Fee-based units quietly churn out profits.

Is Wall Street missing out on a money-center success story?

Three giant New York banks have separately developed what appear to be highly profitable units to sell cash management and other operating services to corporations.

Because the businesses provide a steady flow of income, they are a perfect complement to the more-volatile revenue from lending and investment banking.

Reluctance to Disclose

Yet for competitive reasons, the banks that perate the units - Chase Manhattan Corp., Chemical Banking Corp., and Bankers Trust New York Corp. - are reluctant to disclose details about profits and expenses, leaving analysts unable to get clear pictures of the businesses.

The result: The banks' stock prices probably haven't gotten as big a bounce from the successes as they should have.

"The majority of investors don't understand how these operations make money, so they're not willing to give credit for them," said Diane Glossman, an analyst with Salomon Brothers who recently completed research on Chase's unit, called Infoserv, and is working on reports for other fee-based businesses.

"Given that banks are reluctant to disclose the underlying information, investors can't make a judgment whether management contentions are correct."

Contributions Secondary

Another factor is that these units still make relatively small contributions to overall profitability - estimated between 10% and 25% of total net income.

What's more, analysis have not traditionally paid much attention to fee-based banking, which in addition to cash management includes such noncredit services as securities processing and trust.

To be sure, the contributions of Infoserv, Bankers Trust's Global Assets unit and Chemical's Geoserve group contribute to the banks' overall profitability, and that helps boost stock prices.
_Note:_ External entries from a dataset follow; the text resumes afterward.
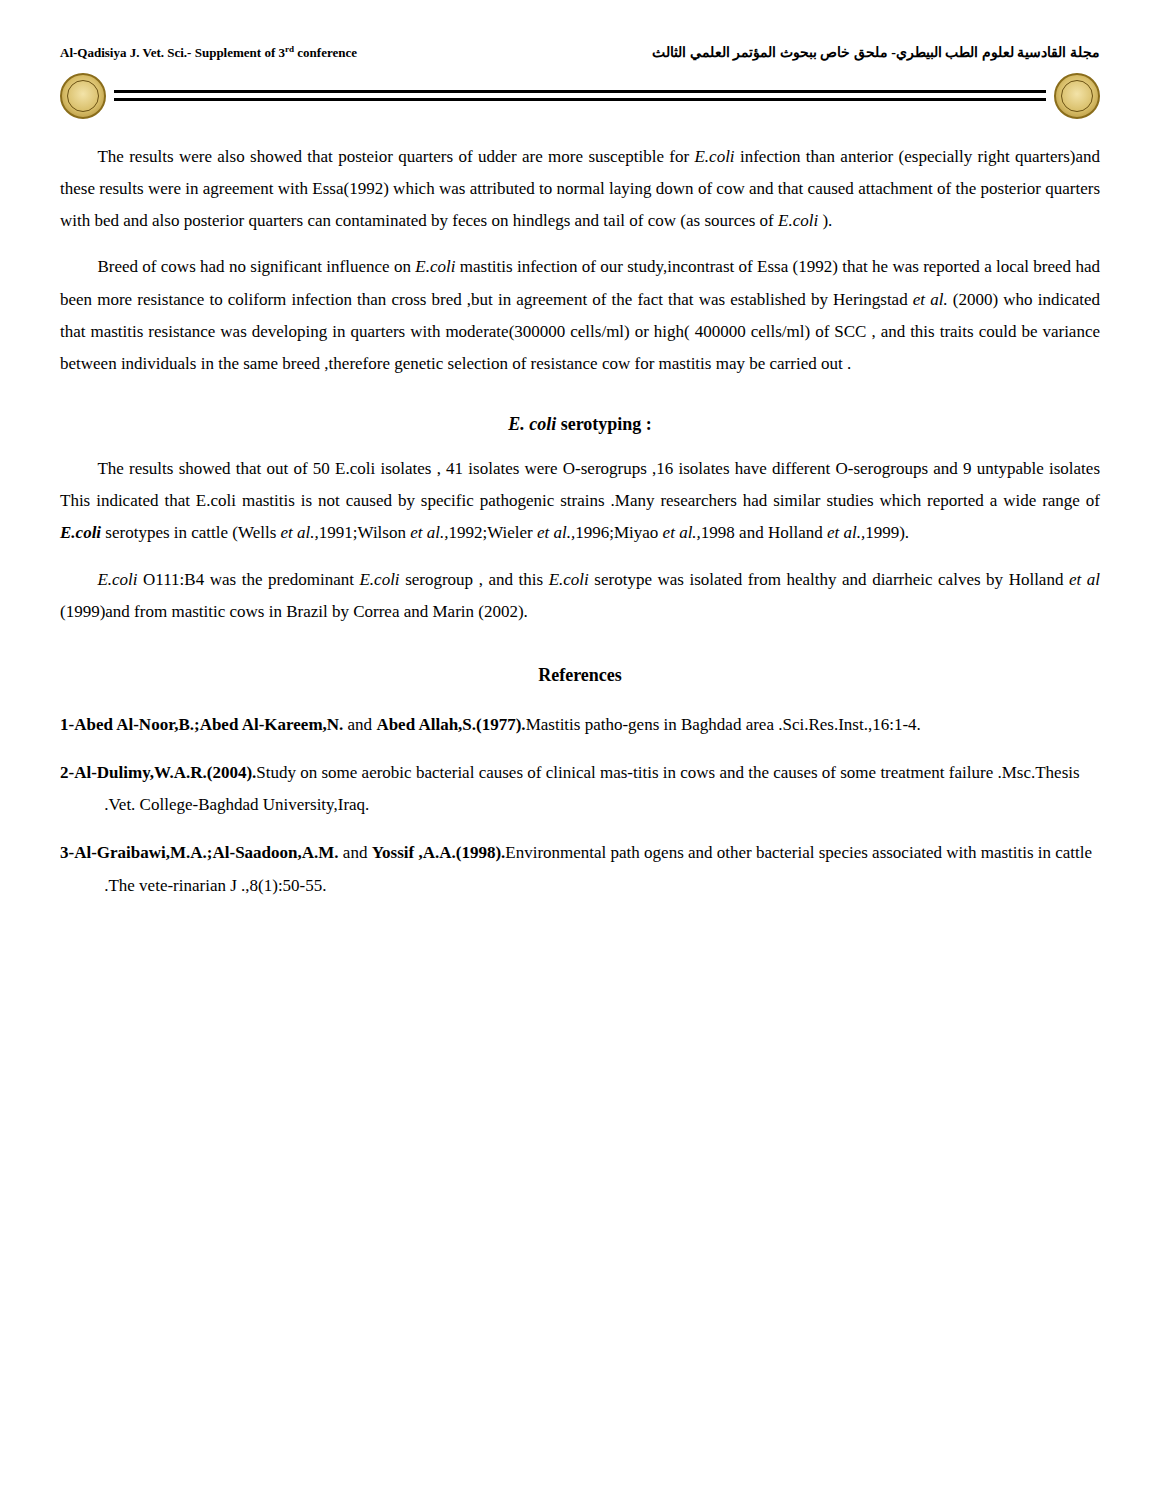Al-Qadisiya J. Vet. Sci.- Supplement of 3rd conference
مجلة القادسية لعلوم الطب البيطري- ملحق خاص ببحوث المؤتمر العلمي الثالث
The results were also showed that posteior quarters of udder are more susceptible for E.coli infection than anterior (especially right quarters)and these results were in agreement with Essa(1992) which was attributed to normal laying down of cow and that caused attachment of the posterior quarters with bed and also posterior quarters can contaminated by feces on hindlegs and tail of cow (as sources of E.coli ).
Breed of cows had no significant influence on E.coli mastitis infection of our study,incontrast of Essa (1992) that he was reported a local breed had been more resistance to coliform infection than cross bred ,but in agreement of the fact that was established by Heringstad et al. (2000) who indicated that mastitis resistance was developing in quarters with moderate(300000 cells/ml) or high( 400000 cells/ml) of SCC , and this traits could be variance between individuals in the same breed ,therefore genetic selection of resistance cow for mastitis may be carried out .
E. coli serotyping :
The results showed that out of 50 E.coli isolates , 41 isolates were O-serogrups ,16 isolates have different O-serogroups and 9 untypable isolates This indicated that E.coli mastitis is not caused by specific pathogenic strains .Many researchers had similar studies which reported a wide range of E.coli serotypes in cattle (Wells et al., 1991;Wilson et al., 1992;Wieler et al., 1996;Miyao et al., 1998 and Holland et al., 1999).
E.coli O111:B4 was the predominant E.coli serogroup , and this E.coli serotype was isolated from healthy and diarrheic calves by Holland et al (1999)and from mastitic cows in Brazil by Correa and Marin (2002).
References
1-Abed Al-Noor,B.;Abed Al-Kareem,N. and Abed Allah,S.(1977). Mastitis patho-gens in Baghdad area .Sci.Res.Inst.,16:1-4.
2-Al-Dulimy,W.A.R.(2004). Study on some aerobic bacterial causes of clinical mas-titis in cows and the causes of some treatment failure .Msc.Thesis .Vet. College-Baghdad University,Iraq.
3-Al-Graibawi,M.A.;Al-Saadoon,A.M. and Yossif ,A.A.(1998). Environmental path ogens and other bacterial species associated with mastitis in cattle .The vete-rinarian J .,8(1):50-55.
But additional details would support bankers' argument that the steady earnings streams derived from fee businesses offer a cushion against boom-and-bust lending cycles.

Wall Street typically rewards institutions that concentrate on fee businesses. State Street Boston Corp. and Northern Trust Corp., for example, have 1992 price-earnings ratios of about 15 times earnings, more than one-third higher than the average money-center bank.

Profitability Ignored

"These kind of businesses, when well-run, should have pre-tax profit margins in the 20-to-25% range, steady income, and low capital requirements, so they should carry better valuations in the marketplace," said Richard J. Matteis, group executive and general manager of Chemical's Geoserve subsidiary.

The units have the potential to help the stock price because they provide a high return on equity and a high return on assets, requiring far less capital than lending businesses.

Analysts frequently recommend that these units be spun off as separate companies, so that their real value to the banking company could be realized. But bankers say the units provide stability to earnings that would otherwise be more volatile.

Bankers say much of the information that would aid investors would also help their competition. Chase and Chemical report net income or revenue figures for their fee-based units. Bankers Trust has never done so, but analyst estimates are available.

Tricky Bookkeeping

In some cases, bankers may find it difficult to separate out expenses, because the units are not run as subsidiaries.

Banks make a good effort to break [these numbers] out for their own management purposes," but they cannot always identify costs and revenues, said Raphael Soifer, an analyst with Brown Brothers Harriman.

Both Chase and Chemical's merger partner, Manufacturers Hanover Trust Co., have run their fee businesses as part of the wholesale bank.

"We view this as part of the relationship banking orientation," said Mr. Matteis. "That can still work if you have a business set up as a subsidiary, but sometimes that leads to a separation of the businesses."

Bankers Trust's fee-based unit, previously named Profitco, was run as a relatively independent company. When it recently was reorganized and rechristened Global Assets, the move was in part designed to integrate it more closely with the bank.

While analysts believe the units are successful, they say banks disclose their profit information only selectively, and the businesses still do not contribute a big enough chunk of income to raise stock prices.

Results Not Visible

"Because these companies don't report on a by-line basis, we can only see them on an intermittent basis," Ms. Glossman said.

And the businesses cannot be compared with one another. Global custody means different things to different banks - it could mean total assets, or assets booked offshore.

One bank might include in global custody profits from foreign exchange transactions that arise from converting dollars to marks; another bank might not. And it is not always clear how expenses are allocated.

Investors pay more attention to the lending and trading businesses that make up nearly 80% of the typical bank's income.

The units "are still a very tiny proportion of net revenue figures," said one institutional investor who requested anonymity. "Every investor takes a look at that stuff. It's another service that ties the bank into the corporation. But it's not a swing factor."

Chase Manhattan's Infoserv is one of the most successful of these units, having grown more than 20% annually since it was started in 1987.

Chase does report Infoserv's profitablity, saying that in 1991 the unit earned more than $100 million - 20% of the corporation's total net income of $520 million in a year with commercial loan losses of $375 million.

Yet even Chase officials say it is impossible to determine whether the unit has an effect on stock price.